Private OKRs for Sensitive Cases

OKRs work their magic when they’re visible to everyone in the company. Transparent goals and OKR hierarchy help people understand how they contribute to the big picture. In some sensitive cases however, you may need to keep an OKR private. You can now do this in Weekdone for Department and Team level OKRs.

Hide sensitive OKRs

Sensitive topics, such as mergers and acquisitions, layoffs, or security projects might be handled only by certain teams or departments, and the details can’t be visible to everyone in the company. For such cases, you’re able to create private OKRs to track progress yet have it visible to only the parties involved.

Weekdone previously only supported private OKRs on the Personal level – which means the person creating it is able to see it, and no one else. This functionality is now available for teams and departments as well, where only the team or department members can see their private OKR, and it will be hidden from other users.

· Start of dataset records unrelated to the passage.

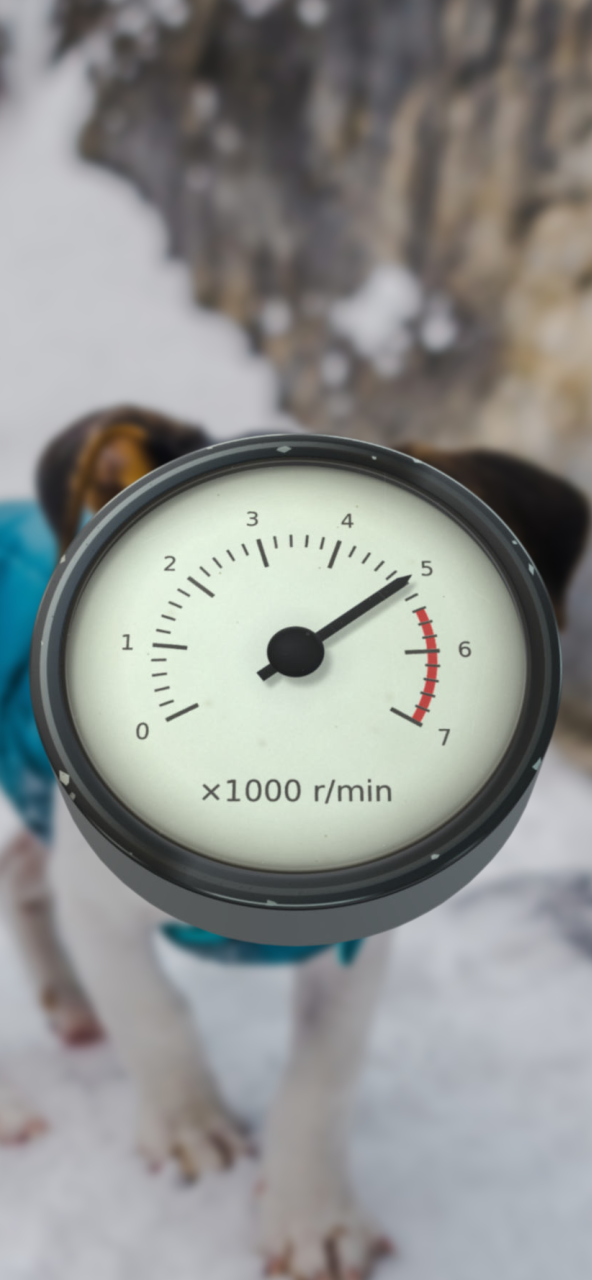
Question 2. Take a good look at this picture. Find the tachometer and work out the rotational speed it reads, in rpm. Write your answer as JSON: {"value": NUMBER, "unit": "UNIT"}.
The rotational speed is {"value": 5000, "unit": "rpm"}
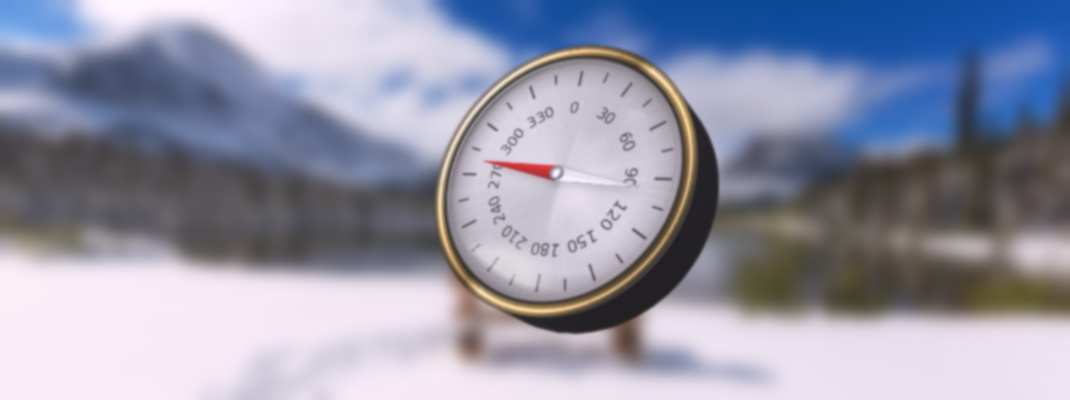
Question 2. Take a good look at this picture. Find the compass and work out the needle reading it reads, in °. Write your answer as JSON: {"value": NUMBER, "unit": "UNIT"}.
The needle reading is {"value": 277.5, "unit": "°"}
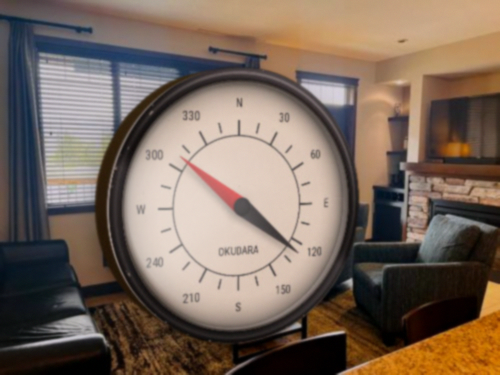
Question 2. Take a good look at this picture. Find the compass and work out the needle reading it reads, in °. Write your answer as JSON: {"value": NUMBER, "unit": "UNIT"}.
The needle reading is {"value": 307.5, "unit": "°"}
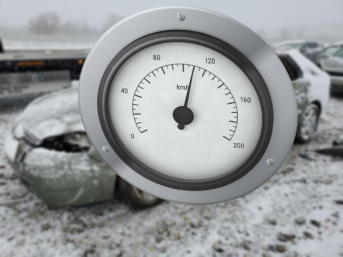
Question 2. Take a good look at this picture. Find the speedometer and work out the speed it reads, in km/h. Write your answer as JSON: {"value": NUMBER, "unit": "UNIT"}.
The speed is {"value": 110, "unit": "km/h"}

How to create a private team or department OKR:

  1. Go to Overview section in the menubar
  2. In the sidebar, choose the team or department you want to add a private OKR to
    • Make sure you add the private OKR to a team or department you belong to in order to see it later. Private OKRs will be hidden from users who don’t belong to that team or department.
  3. Scroll down and find ”Add a Quarterly Objective” field
  4. Click on the eye icon on the Objective’s field to make it private, and type in your Objective
  5. Press enter to add the private Objective. It will only be visible to users in the team/department where it’s added to.
  6. When an Objective is made private, the Key Results, Initiatives and comments under it will be private as well.

As private OKRs are not visible to all, they can’t be linked to public OKRs. Private OKRs are also excluded from all reports.

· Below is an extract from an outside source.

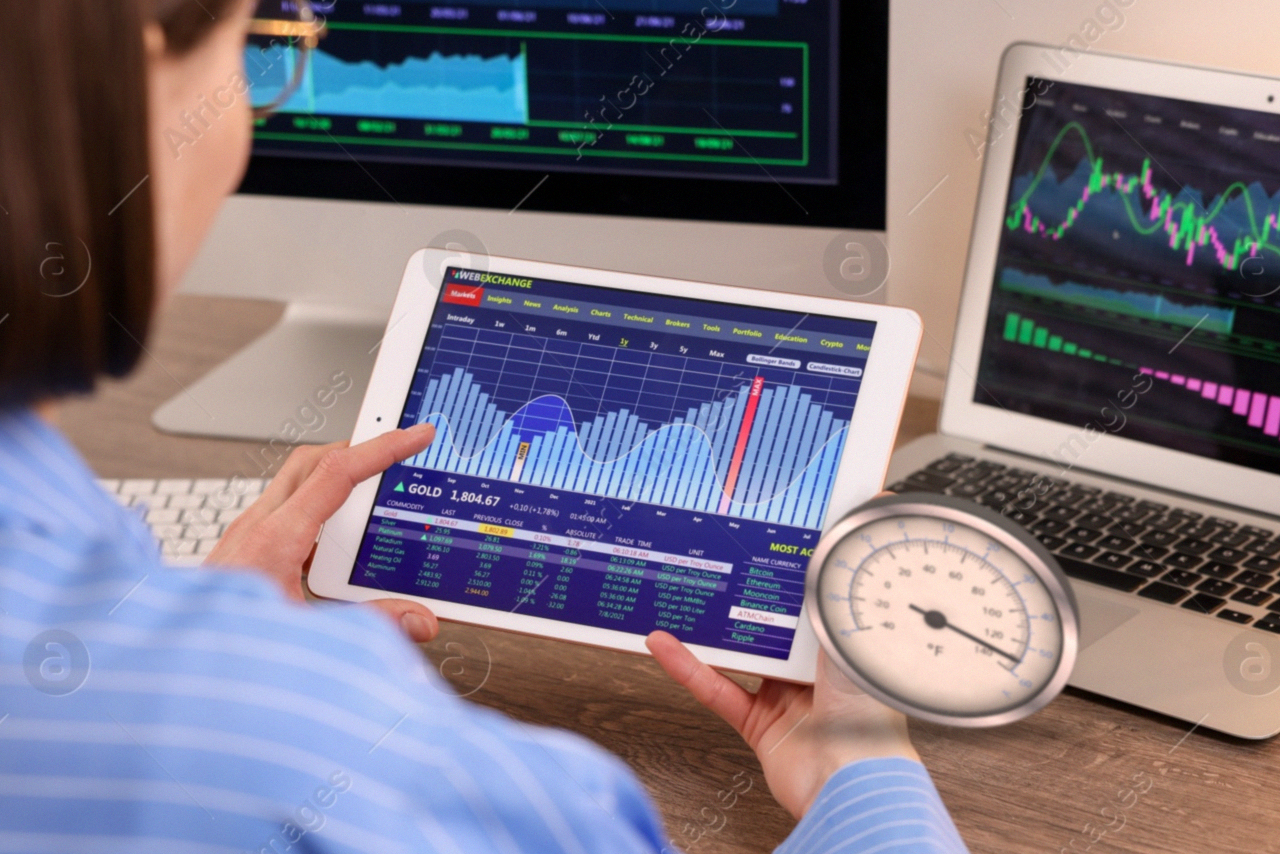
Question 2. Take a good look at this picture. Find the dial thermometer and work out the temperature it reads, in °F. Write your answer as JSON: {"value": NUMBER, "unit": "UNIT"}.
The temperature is {"value": 130, "unit": "°F"}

Read more about adding private OKRs in this support article.

OKR best practices

One of the biggest benefits of the OKR goal-setting methodology is that it provides strategic goal alignment across your company. True alignment happens as a result of transparency – goals are visible and everyone is on the same page. You create a full OKR hierarchy, visualizing how teams and departments work together to reach overarching company objectives. This in turn empowers your employees – they can see directly how their work helps the company grow and succeed. Collaboration, communication, and teamwork improve.

Private OKRs are not part of best practices. We recommend you use them rarely, if ever, to maintain the transformative power of the OKR process in your company.

We created this functionality for edge cases, where it’s necessary to hide one team or department OKR from other users. Private OKRs are only meant to be used for those really sensitive topics. Otherwise – keep the OKRs public to gain the benefits of this methodology.